OP: Atualmente tem em mãos algum projeto de investigação? Pode falar-nos um pouco sobre o trabalho que está a desenvolver?
ACS: Neste momento, tenho vários projetos de investigação em curso, que estão diretamente relacionados com os projetos dos meus alunos de doutoramento. Fazemos investigação em melanoma cutâneo, cancro de pâncreas, regeneração de feridas e diabetes mellitus, com recurso a estratégias nanotecnológicas biocompatíveis e biodegradáveis. Usamos nanotubos de argila de haloisite para associar terapia génica e terapia fotodinâmica para o tratamento tópico do melanoma cutâneo; e micelas poliméricas revestidas com membranas biomiméticas para vetorização do cancro de pâncreas. Também trabalhamos com desenvolvimento de novas formulações injetáveis e com nanopartículas de PLGA para administração subcutânea de implantes com vista a combater a diabetes. Desafio-vos a juntarem-se a nós e, se alguém gostar da área da Dermofarmácia e Cosmética em termos de investigação, também estamos muito recetivos, tendo todo o gosto a associar-vos a projetos também já em curso.

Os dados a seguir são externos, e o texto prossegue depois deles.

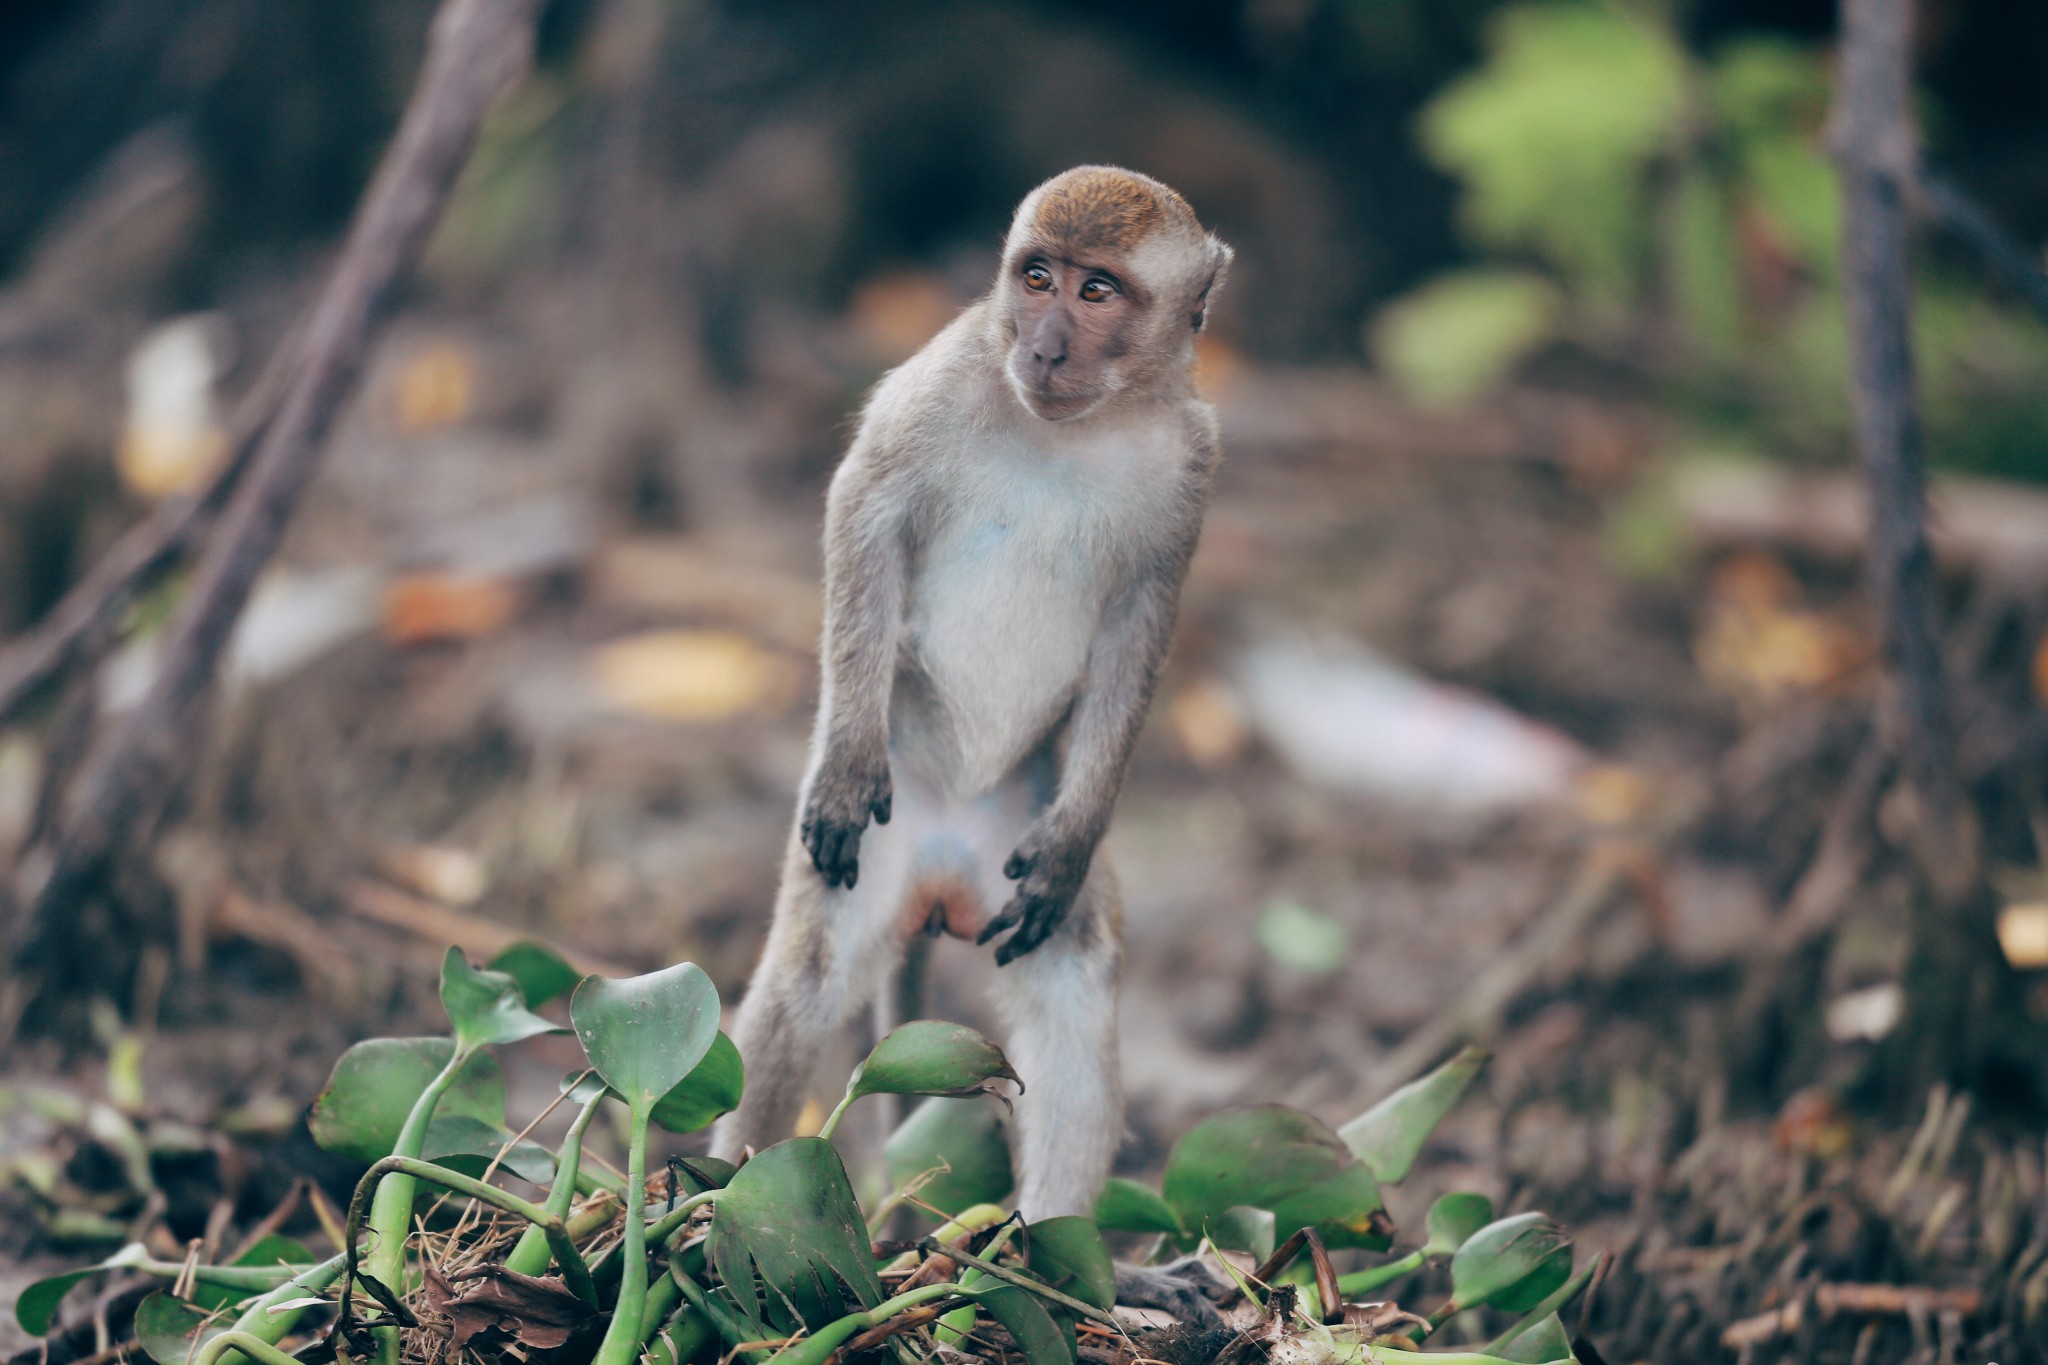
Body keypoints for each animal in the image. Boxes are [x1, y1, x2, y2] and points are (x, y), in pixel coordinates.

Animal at [712, 165, 1228, 1317]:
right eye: (1034, 276)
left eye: (1095, 289)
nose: (1042, 345)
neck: (1078, 426)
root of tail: (943, 874)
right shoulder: (942, 382)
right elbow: (862, 510)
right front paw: (846, 756)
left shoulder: (1191, 463)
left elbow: (1141, 628)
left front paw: (1081, 829)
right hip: (882, 845)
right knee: (807, 982)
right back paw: (713, 1215)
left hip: (1009, 850)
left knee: (1072, 981)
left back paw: (1069, 1262)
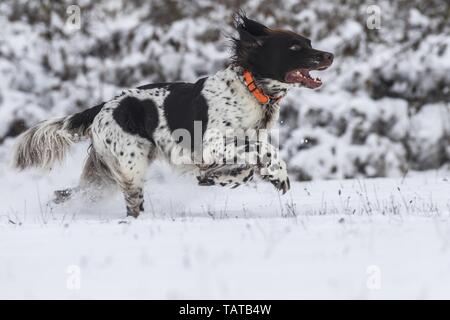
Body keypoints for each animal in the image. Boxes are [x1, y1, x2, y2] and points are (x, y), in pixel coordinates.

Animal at [12, 13, 332, 218]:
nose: (329, 55)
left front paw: (220, 179)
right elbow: (262, 151)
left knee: (69, 194)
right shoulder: (214, 143)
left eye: (309, 41)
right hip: (131, 167)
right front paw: (278, 174)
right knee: (131, 206)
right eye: (295, 47)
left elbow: (245, 167)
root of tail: (102, 106)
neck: (252, 88)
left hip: (105, 175)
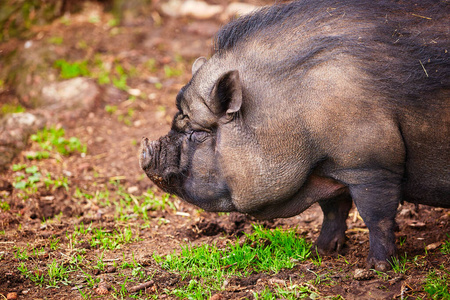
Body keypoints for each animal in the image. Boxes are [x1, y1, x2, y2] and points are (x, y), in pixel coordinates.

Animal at [139, 0, 448, 272]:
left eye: (197, 133)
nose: (145, 151)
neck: (291, 112)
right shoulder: (325, 166)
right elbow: (333, 209)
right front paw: (319, 252)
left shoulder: (372, 164)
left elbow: (377, 216)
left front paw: (378, 267)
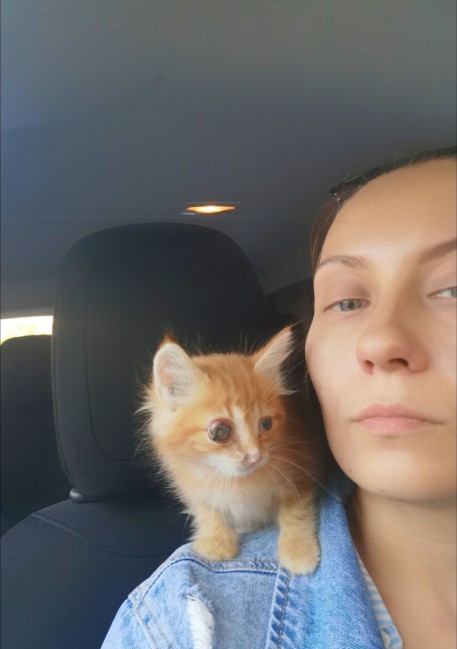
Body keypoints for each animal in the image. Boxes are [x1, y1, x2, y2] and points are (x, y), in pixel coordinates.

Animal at [140, 324, 321, 574]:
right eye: (220, 431)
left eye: (266, 424)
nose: (255, 455)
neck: (231, 480)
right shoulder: (191, 485)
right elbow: (206, 509)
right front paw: (216, 541)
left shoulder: (301, 468)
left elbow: (296, 510)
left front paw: (298, 550)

OP: Com base na sua experiência pessoal, que mensagem gostaria de deixar aos atuais estudantes da Faculdade de Farmácia, principalmente para aqueles que pretendam enveredar pela área da Investigação?

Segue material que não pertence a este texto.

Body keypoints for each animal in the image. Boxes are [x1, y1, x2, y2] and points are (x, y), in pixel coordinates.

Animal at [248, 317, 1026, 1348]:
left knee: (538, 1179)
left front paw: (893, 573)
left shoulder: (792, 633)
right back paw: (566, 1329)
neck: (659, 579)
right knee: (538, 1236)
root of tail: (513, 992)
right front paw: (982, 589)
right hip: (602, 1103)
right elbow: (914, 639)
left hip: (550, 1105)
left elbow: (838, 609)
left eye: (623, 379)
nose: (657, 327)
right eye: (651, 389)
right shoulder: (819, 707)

ACS: Que sejam proativos, e que corram atrás dos vossos objetivos. Aliem-se aos melhores; isto é uma condição fundamental. Diferenciem-se, sejam arrojados e muito determinados nas vossas escolhas e não se acomodem. Nem tudo corre bem à primeira tentativa. Para investigação, recomendo que tentem iniciar logo desde cedo investigação junto dum docente que faça investigação na vossa área de interesse, para que possam construir currículo e, fundamentalmente, publicar. Isto é extremamente importante, porque, para além de ser, na minha opinião, dever de um estudante que passe pela Universidade de Coimbra deixar o seu testemunho sob forma de informação citável, ou seja, através de publicações revistas por pares, é fundamental que tenham publicações para que se possam candidatar a financiamento, isto é, a bolsas. Para além de uma boa média final de curso, deverão também apostar em uma ou duas publicações em revistas Q1, para que possam estar em condições competitivas niveladas aquando da vossa candidatura. Podia desejar-vos boa sorte, mas não sou apologista da sorte isoladamente; acho que esta vem sempre acompanhada de boas escolhas e atempadas. Por isso, desejo-vos boas escolhas! Muito obrigada pelo vosso convite. Até breve.